1) I’m afraid to.  Because of the dish.

The dish in question is a microwave steam bowl set, the hard plastic kind.  The kind that used to work so well it was almost magical.  Until someone put the lid on to a hot stove eye.  Now it’s the kind of dish that has a nice swirly pattern melted in to the top.  Part of the lid has caved in and cracked.  The dish is useless as a steamer, no more mystically perfect vegetables.  The bottom of the dish has also, clearly, been too close to the heat on a couple of other occasions judging by the warped bubbles on its side.  I’m fairly certain none of this is covered by warranty because I’m going to hazard to guess that testing out hot the stove is doesn’t fall under the parameters of “normal use”.
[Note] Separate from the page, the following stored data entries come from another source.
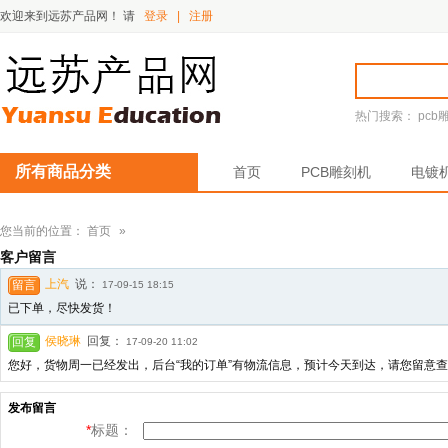
欢迎来到远苏产品网！
请
登录
|
注册
热门搜索：
pcb
所有商品分类
首页
PCB雕刻机
电镀
您当前的位置：
首页
»
客户留言
上汽
说：
留言
17-09-15 18:15
已下单，尽快发货！
侯晓琳
回复：
回复
17-09-20 11:02
您好，货物周一已经发出，后台“我的订单”有物流信息，预计今天到达，请您留意
发布留言
*
标题：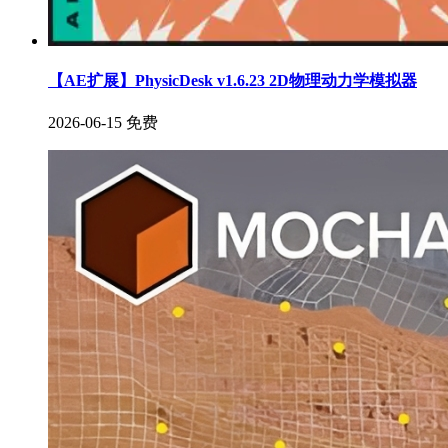
【AE扩展】PhysicDesk v1.6.23 2D物理动力学模拟器
2026-06-15
免费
Which brings us to the second obstacle.

2) Chris doesn’t have enough spare parts.

After spending 45 minutes drooling about the containers and storage sets that would make my life complete I spent another 20 minutes trying to sort out which organs Chris doesn’t really need so that I can sell them on the black market so I can afford some Tupperware.  Even to replace the sad shell of a formerly glorious dish would cost about $120.  I won’t bother trying to figure out how much of the equity on our house I could sink in to buying everything else.

Ultimately this has led me to the following conclusion: Glad might not be Tupperware, but I can buy it in at least 4 different colours, a multitude of sizes, and best of all: I’m never going to cry about it.